A leur retour, ils découvrent que ce couple, la nourrice de leur fils et son compagnon, se sont accaparé leur maison. Un papier signé leur donnerait l’assurance d’être leurs locataires officiels. Ils paient d’ailleurs l’eau et l’électricité qu’ils ont mis à leurs noms. Le juge du tribunal, contre toute attente, se déclare incompétent pour exécuter la demande d’expulsion.

Sous l’influence d’un personnage marginal et délétère, le mari entre dans un engrenage de haine. D’origine antillaise, il supporte encore plus mal la situation et son impuissance qu’il vit comme un symptôme de racisme. Comme Dustin Hoffman dans Les Chiens de paille, cet homme pacifique se métamorphose, au risque de mettre son couple en péril.

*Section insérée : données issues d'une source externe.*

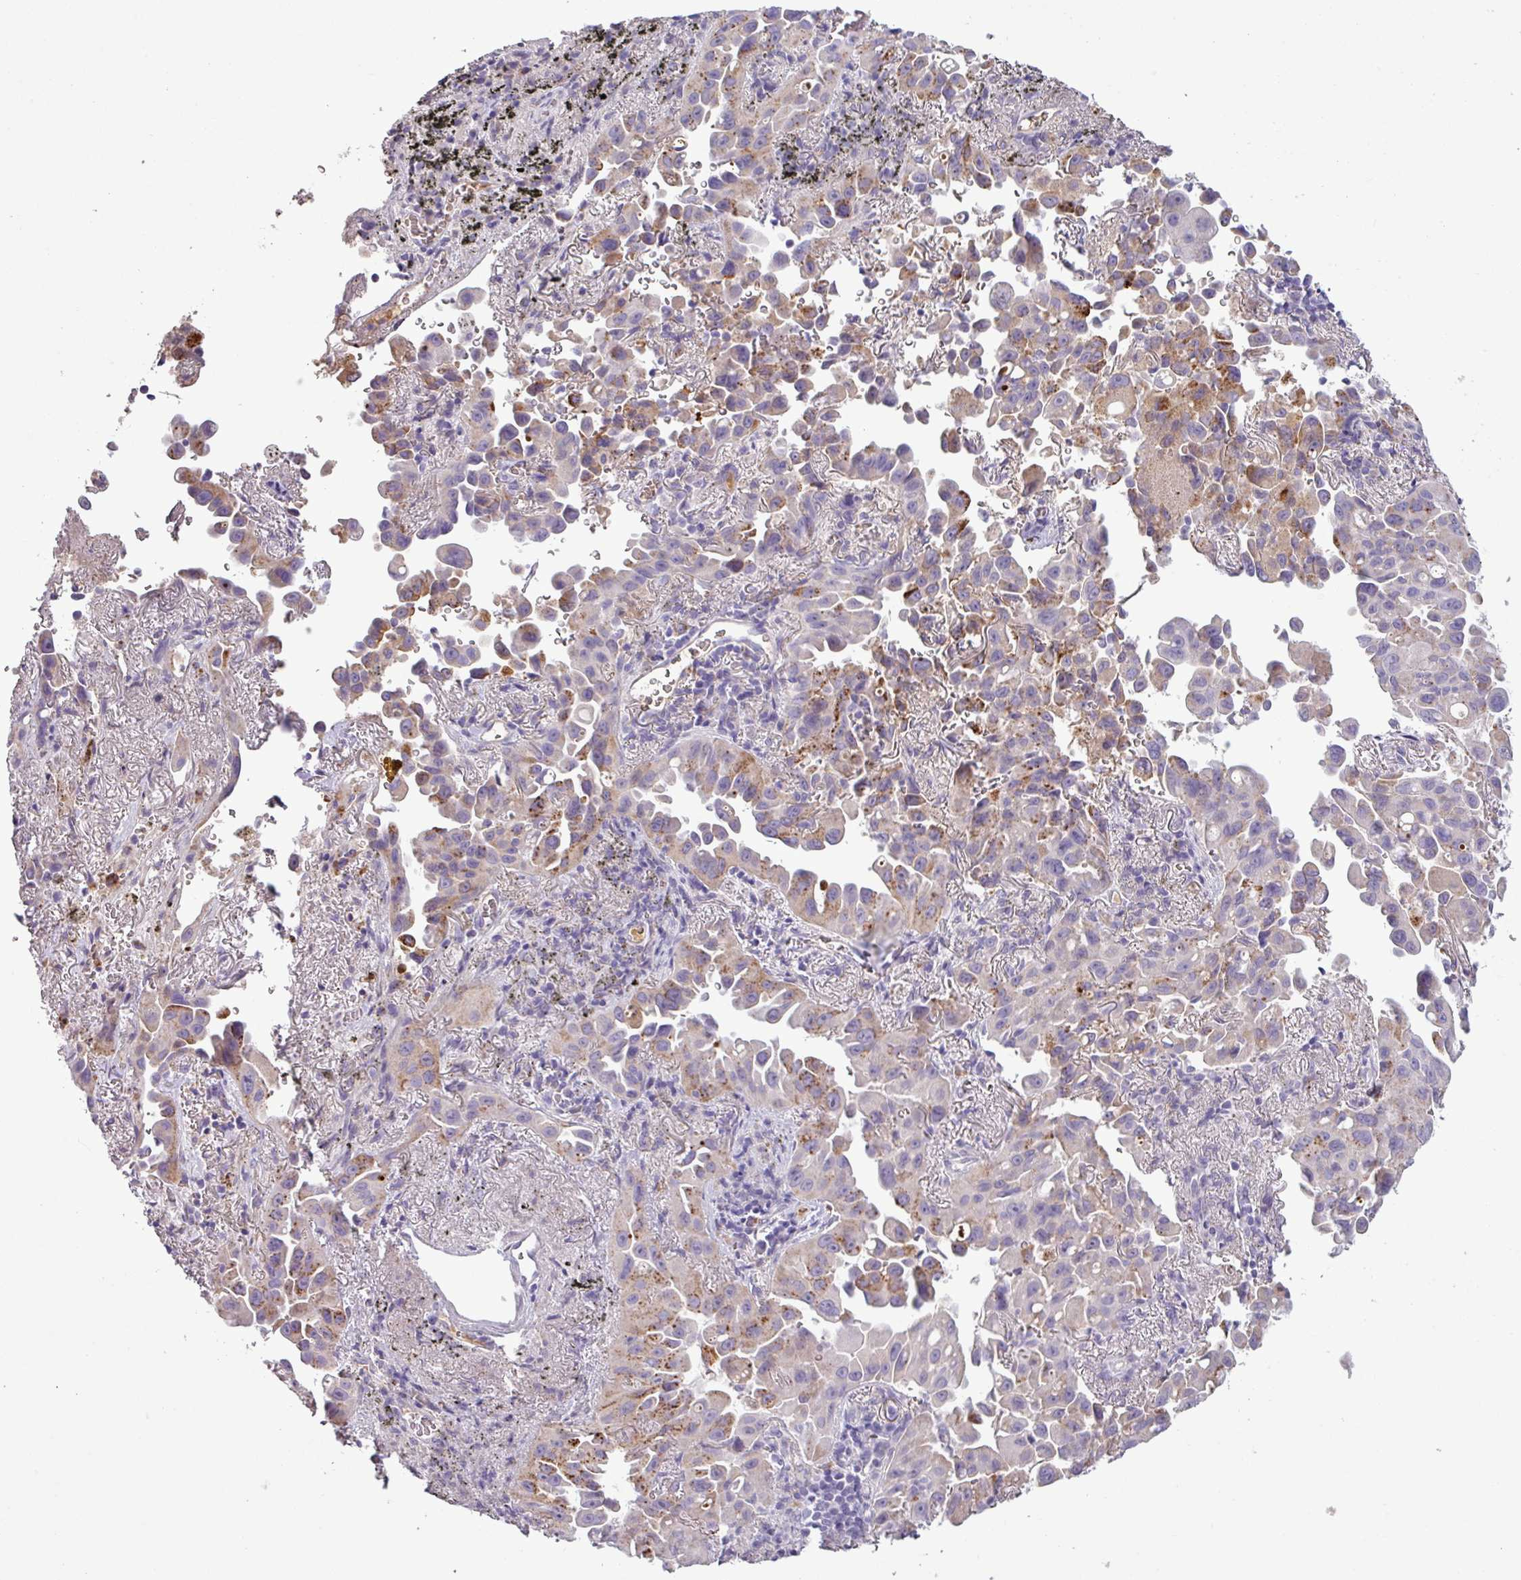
{"staining": {"intensity": "moderate", "quantity": "<25%", "location": "cytoplasmic/membranous"}, "tissue": "lung cancer", "cell_type": "Tumor cells", "image_type": "cancer", "snomed": [{"axis": "morphology", "description": "Adenocarcinoma, NOS"}, {"axis": "topography", "description": "Lung"}], "caption": "Immunohistochemistry image of adenocarcinoma (lung) stained for a protein (brown), which shows low levels of moderate cytoplasmic/membranous expression in about <25% of tumor cells.", "gene": "C4B", "patient": {"sex": "male", "age": 68}}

Glissant sur la pente imprévisible de la violence qui attire son personnage, Olivier Abbou fait peu à peu basculer le drame familial et judiciaire en un film horrifique. Son final se situe aux antipodes des premières images idylliques.

 
Dans le même genre vous pouvez trouver LES CHIENS DE PAILLE (De Sam Peckinpah, 1971. Même problématique de la propriété et de la violence.) ou encore LES NERFS À VIF (De Martin Scorcese, 1991. Le personnage de Mickey peut s'apparenter à celui de Robert de Niro, poussant Paul Diallo à une escalade dans la violence et lui faisant perdre tous ses repères sociaux.).